Forgive, forgive, forgive again...


In the name of God.  Amen.

Last week, we discussed conflict.  And more specifically, Christian strategies for dealing with it.  Today, we take a look at the mirror image of conflict resolution: forgiveness.  You can’t have any real resolution to any sort of real conflict without forgiveness.

And it’s easier said than done.

“How many times should I forgive my brother or sister who sins against me?  Seven times?”

“No.  Seventy-seven times!”  Or some translations say, “Seventy TIMES seven times.”  (If you’re curious enough to think it through, that one comes out to 490 times for forgiveness.)

But the point isn’t the number of “times” we offer forgiveness.  Even if you take the larger number, it’s not like saying to your neighbor, “Okay, I’ve forgiven you once.  489 more times and we’re done!”  That’s not the point.

The point is that forgiveness is an ongoing process.  Forgiveness can’t end.  A truly forgiving heart draws from a well of love and grace that never runs dry.  When you can’t forgive anymore, that’s when it’s time to dig deeper and find a way.

Just as is so much of the Christian message, this, too, is a challenging instruction.

In the church, we know - at least intellectually - that we are charged to replicate the kind of forgiveness that has been extended to and modeled for us.  But the problem with that is, too often we try to rush forgiveness without doing the work that true forgiveness requires.

Because we think it’s what we ought to do, we often proclaim forgiveness before it’s real.

In his book Don’t Forgive Too Soon, Dennis Linn compares the process of forgiving with the process of overcoming grief.  Just as recovery from grief can’t be rushed, we, also, can’t be rushed into forgiveness if it’s to actually mean anything.

You’ve all probably heard about the five stages of grief - denial, anger, bargaining, depression, and finally acceptance - but Linn writes about those as five stages of forgiveness.  Recognizing the close relationship between forgiveness and grief, he uses that same framework to examine how we can move beyond pro forma expressions of forgiveness that tend to assume are expected of us, into genuine forgiveness that springs from a place of deeper truth.

And the truth is, if forgiveness doesn’t come from a place of truth, it will breed resentment.

A common idea in twelve-step/recovery groups says that resentment is like drinking poison and expecting the other person to die.  Without forgiveness, we are destined to breed resentment in our hearts.  And it will kill us spiritually.

Even if our brother or sister might only cause offense once - even then we have to forgive “seventy times seven” times.  Only then can it begin to come from a place of truth.

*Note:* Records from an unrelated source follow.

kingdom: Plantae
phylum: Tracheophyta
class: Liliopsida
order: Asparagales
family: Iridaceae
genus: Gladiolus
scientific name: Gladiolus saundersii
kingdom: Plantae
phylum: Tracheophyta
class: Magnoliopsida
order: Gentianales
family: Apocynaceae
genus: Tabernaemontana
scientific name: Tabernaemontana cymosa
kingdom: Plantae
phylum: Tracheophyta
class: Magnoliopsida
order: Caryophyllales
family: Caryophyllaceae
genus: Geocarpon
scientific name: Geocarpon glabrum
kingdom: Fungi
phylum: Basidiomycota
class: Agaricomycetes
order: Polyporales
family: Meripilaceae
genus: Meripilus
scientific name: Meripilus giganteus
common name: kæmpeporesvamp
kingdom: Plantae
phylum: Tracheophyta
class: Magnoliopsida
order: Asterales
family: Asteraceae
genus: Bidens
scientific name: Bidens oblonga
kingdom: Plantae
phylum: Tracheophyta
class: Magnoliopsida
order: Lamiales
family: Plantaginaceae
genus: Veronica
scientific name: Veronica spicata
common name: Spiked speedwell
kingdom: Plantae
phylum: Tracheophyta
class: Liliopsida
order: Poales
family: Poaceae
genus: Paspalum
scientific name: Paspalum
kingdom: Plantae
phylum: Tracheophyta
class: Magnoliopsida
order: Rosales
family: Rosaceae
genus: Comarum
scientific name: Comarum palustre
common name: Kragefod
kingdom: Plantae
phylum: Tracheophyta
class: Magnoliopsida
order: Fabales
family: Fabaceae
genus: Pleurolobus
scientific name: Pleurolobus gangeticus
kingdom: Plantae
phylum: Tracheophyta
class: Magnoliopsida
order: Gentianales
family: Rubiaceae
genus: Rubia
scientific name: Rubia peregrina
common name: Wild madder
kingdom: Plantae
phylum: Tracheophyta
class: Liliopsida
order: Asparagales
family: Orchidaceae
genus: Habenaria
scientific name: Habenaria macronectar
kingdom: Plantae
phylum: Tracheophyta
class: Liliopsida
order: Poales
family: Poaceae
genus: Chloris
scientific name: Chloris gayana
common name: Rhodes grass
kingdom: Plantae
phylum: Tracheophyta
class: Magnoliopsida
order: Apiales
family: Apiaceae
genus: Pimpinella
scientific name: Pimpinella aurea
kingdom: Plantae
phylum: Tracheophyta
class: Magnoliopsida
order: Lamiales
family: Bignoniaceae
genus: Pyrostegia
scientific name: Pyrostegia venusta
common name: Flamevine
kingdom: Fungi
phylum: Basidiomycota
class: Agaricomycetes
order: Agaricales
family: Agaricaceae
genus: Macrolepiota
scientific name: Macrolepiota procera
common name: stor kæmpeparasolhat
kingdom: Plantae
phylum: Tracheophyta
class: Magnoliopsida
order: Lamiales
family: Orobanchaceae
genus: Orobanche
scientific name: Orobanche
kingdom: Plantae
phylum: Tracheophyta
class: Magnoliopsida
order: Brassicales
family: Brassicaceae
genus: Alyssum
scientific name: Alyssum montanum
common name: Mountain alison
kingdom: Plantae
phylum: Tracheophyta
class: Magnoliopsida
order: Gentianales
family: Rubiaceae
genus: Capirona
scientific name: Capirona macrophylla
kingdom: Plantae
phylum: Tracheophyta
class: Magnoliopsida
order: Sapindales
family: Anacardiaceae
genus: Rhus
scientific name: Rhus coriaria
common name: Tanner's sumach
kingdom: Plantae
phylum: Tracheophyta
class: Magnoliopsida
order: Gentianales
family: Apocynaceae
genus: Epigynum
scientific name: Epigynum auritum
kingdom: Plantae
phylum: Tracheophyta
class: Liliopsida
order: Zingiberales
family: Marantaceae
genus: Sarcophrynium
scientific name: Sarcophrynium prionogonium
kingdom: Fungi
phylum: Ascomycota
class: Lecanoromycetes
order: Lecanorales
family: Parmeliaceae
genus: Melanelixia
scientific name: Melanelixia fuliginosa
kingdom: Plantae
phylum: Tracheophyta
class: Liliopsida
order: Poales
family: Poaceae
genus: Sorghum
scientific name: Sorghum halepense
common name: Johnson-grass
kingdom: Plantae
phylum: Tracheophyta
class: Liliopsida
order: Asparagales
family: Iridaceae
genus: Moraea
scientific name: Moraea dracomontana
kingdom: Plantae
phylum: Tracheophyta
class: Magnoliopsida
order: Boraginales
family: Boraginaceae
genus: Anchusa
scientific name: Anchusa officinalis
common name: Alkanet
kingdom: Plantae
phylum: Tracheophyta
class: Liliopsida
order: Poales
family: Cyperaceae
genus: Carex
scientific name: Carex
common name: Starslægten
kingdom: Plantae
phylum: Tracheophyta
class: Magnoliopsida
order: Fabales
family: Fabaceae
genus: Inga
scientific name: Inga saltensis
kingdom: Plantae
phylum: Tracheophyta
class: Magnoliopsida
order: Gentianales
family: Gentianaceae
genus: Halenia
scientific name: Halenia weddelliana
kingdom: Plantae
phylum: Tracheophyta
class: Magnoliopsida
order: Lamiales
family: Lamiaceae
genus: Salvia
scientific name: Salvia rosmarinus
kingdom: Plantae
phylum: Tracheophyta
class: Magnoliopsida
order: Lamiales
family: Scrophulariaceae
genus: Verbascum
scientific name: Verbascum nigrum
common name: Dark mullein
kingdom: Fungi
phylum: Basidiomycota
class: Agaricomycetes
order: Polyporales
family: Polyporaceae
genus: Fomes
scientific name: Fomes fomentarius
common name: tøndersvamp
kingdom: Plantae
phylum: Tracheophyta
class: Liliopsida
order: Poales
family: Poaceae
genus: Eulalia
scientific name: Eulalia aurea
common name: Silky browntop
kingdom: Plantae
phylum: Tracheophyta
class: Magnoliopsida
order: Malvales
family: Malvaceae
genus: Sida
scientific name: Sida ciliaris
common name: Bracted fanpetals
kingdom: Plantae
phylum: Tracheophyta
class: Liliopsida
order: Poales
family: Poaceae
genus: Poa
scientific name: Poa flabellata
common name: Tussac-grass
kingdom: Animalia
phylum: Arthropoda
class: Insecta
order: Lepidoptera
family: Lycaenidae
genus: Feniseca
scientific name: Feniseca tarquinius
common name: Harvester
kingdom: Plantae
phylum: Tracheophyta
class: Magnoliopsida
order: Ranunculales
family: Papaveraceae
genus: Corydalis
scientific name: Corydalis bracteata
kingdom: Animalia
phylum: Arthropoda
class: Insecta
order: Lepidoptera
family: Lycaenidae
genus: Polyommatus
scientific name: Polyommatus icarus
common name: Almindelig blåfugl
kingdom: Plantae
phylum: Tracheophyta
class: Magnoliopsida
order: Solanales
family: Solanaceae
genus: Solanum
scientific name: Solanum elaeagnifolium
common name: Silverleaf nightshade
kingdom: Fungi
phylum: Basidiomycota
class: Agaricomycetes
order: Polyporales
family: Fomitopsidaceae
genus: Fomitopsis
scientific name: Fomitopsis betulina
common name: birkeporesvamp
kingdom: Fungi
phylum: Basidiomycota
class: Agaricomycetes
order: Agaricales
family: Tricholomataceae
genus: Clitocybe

The fact is we do hurt one another.  We do offend the heart of God.  We exploit each other.  We betray each other.  We fail to recognize the humanity in each other.

We are all victims, and we are all guilty.  But we must learn to forgive, even when it’s not easy to do so, and even when it doesn’t make sense in our hearts.

It can seem all but impossible, but we have to do it.  We have to find a way to forgive because it’s the call of Christ; but also, because it’s necessary for our own spiritual health and wellness.  We have to keep finding ways to forgive, even in the face of our deepest pain; because even when we think its over – just something from the past, the work is not yet done.

In this country, we talk a lot about justice.  Through the years, we’ve taken a lot of steps - for good and for ill - at doling out justice around the world.  The “criminal justice system” attempts to pass out “justice” in the form of punishment to people every day.  But too often, we’ve mistaken revenge for justice.  In the end, true justice will only ever come alongside deep forgiveness.  It’s only in a world where forgiveness is a way of life that we can ever hope to find real justice.

And forgiveness will only become a way of life when we keep practicing it.  Seventy-seven times.  Seventy times seven times.  Whenever the hurt and the anger and the fear are renewed, try to forgive again.  Not just because it’s the right thing to do, but because doing it will make things right.

How many times are we to forgive our brothers and sisters when they sin against us?

As many times as it takes.  There isn’t really a number.

Unlike conflict resolution, there isn’t some clear, methodical process for forgiving.  It happens in the heart, and it happens on its own time.  We just have to keep doing it.  Not just saying “I forgive you”, but actually forgiving.  Again and again.  And again, and again.  Until true, deep, holy, and healing forgiveness is achieved.

We have been forgiven by the God who keeps creating us.  We keep being forgiven by God.  Again and again.  As a witness to the love of that same God, we are called to forgive, also.  Again and again.  Amen.